2. Find an activity you enjoy

Did the famous endorphins not kick in when you tried to exercise other times? Well, it may have happened that you insisted on an activity that you didn't enjoy. There are many different sports and types of training today. They are as varied as the existing profiles. So, instead of giving up on having an active life, keep looking for a sport until you find one that aligns with your tastes.

One thing that helps is to make it easier to fit into your routine. Choose gyms that are close to your home or work, for example. Try to schedule classes for times when you are most physically active.

Another important characteristic to understand is whether you are better suited to group activities, whether in pairs or individually. Perhaps having a friend or partner with you will help you both to keep up the practice. Or maybe you can take advantage of the training time to be alone with your thoughts, in a moment of introspection. Physical activity can also be an excellent opportunity to socialize with a group.

Your preferred environment also influences, what is best (for you)?

  • Outdoor training?
  • Academy?
  • Training at home?

If you don't know, the secret is to try.

3. Count on professional guidance

A good personal trainer, in addition to making the activity safe, helps with motivation. He or she will also get to know you better, understand your goals with the practice and lead activities that are more aligned with your profile. He or she will know when to change the intensity of the workout and can answer any questions you may have.

Professional guidance can also be provided at the gym, by instructors there. It won’t be as individual as with a personal trainer, but it will help you a lot.

The teachers in group classes are great guides. They are someone you can turn to if you have any questions. Even with a small group, they can give you exercises at different levels. They also give you a boost of motivation.  

4. Don't forget about pre and post-workout

There are those who think they should start with everything. So, in addition to overdoing the intensity of their workout, they decide to go on a diet as well. But be careful, no radical diets. Those who train need energy to perform the exercises. In fact, pre-workout is important to avoid catabolism, when the body uses muscle molecules to extract energy. This can also occur after training.

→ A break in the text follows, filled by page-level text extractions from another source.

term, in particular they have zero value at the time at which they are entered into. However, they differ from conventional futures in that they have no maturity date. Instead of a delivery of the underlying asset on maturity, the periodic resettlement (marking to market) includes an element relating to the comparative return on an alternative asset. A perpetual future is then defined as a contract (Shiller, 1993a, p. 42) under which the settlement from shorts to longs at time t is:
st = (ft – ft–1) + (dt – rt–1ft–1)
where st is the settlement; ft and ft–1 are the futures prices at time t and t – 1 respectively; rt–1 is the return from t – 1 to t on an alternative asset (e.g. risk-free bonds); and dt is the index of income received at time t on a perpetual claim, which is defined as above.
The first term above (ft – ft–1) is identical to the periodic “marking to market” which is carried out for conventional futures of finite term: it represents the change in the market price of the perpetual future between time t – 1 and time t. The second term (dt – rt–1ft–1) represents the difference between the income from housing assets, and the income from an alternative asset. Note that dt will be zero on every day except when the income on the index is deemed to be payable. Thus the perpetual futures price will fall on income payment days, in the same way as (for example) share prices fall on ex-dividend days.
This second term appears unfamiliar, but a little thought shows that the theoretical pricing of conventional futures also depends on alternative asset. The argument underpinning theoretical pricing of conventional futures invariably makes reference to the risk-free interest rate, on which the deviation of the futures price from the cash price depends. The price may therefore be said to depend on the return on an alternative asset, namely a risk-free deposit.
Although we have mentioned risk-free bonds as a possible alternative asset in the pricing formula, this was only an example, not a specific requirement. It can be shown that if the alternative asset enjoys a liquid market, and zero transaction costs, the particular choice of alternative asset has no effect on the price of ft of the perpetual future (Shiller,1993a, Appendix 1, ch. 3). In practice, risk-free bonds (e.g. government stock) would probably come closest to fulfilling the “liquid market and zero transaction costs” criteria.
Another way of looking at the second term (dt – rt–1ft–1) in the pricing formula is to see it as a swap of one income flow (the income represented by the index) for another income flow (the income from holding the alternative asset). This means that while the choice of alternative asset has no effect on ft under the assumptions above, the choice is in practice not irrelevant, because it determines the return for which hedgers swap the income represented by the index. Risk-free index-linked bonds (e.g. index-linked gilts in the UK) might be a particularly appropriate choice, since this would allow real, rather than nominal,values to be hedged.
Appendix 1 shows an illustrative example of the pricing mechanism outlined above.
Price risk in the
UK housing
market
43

Therefore, the combination of diet and training must be done strategically, preferably with professional guidance.

Before and after training, invest in a good source of energy, such as Bold bars.

They have 20 grams of protein, plus all the other macronutrients in balance – carbohydrates, fat and fiber. The protein bar also contains no added sugar, trans fat or gluten. All of this makes Bold an excellent pre and post-workout snack.

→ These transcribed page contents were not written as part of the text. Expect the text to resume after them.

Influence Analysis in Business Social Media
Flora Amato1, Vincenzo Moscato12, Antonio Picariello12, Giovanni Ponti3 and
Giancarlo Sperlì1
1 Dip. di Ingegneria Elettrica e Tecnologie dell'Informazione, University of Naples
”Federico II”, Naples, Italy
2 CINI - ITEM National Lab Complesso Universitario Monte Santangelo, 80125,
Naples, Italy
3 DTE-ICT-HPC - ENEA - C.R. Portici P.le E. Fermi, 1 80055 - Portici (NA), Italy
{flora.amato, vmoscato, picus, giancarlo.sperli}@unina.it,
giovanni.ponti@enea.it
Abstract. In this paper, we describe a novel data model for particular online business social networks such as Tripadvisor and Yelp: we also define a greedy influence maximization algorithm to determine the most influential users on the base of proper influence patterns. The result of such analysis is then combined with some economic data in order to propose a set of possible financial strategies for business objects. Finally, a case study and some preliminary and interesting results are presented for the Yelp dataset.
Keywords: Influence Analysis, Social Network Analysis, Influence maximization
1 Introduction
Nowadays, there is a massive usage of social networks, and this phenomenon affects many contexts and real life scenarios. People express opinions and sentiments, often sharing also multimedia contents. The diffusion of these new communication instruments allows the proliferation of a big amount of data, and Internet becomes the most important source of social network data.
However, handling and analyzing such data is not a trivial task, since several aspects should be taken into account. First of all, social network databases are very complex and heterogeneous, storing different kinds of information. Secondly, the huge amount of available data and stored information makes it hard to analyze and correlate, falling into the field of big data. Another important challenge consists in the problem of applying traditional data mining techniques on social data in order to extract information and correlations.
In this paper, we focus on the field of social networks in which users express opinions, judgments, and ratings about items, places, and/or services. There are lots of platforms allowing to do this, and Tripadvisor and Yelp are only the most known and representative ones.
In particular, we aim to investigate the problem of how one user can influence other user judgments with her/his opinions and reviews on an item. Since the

5. Celebrate small achievements

Celebrating releases another hormone that is essential for well-being: dopamine. And we have good news. Do you know that good feeling you get when you start something? It also has to do with the chemical process of dopamine. It is released whenever we start something important and when we reach a goal. But it doesn't have to be far away. If you want to run a marathon, every mile counts.

Famous!

It could be a little dance, a photo on your stories, a little video on Tik Tok or a ritual of your own. The important thing is to celebrate and show your body that you are making progress. The brain is addicted to rewards to keep you on track. So, signal this to yourself. It may sound crazy, but it is pure science.

It also brings the necessary motivation for the next steps.

Bonus: Change your workout to keep stimulating yourself and your body

Changing the intensity of your workout will continue to stimulate your body to progress. Otherwise, you will hit a plateau. In other words, you will stop losing lean mass and gaining muscle, for example. The skills you gained through your workout will also plateau if you don't change the stimuli.

Accompanied by a good personal trainer or teacher in group classes, he will guide you through this process.

Staying on the same path can also bore you. Keep up the surreal routine, then let's enjoy the new things in your fitness life.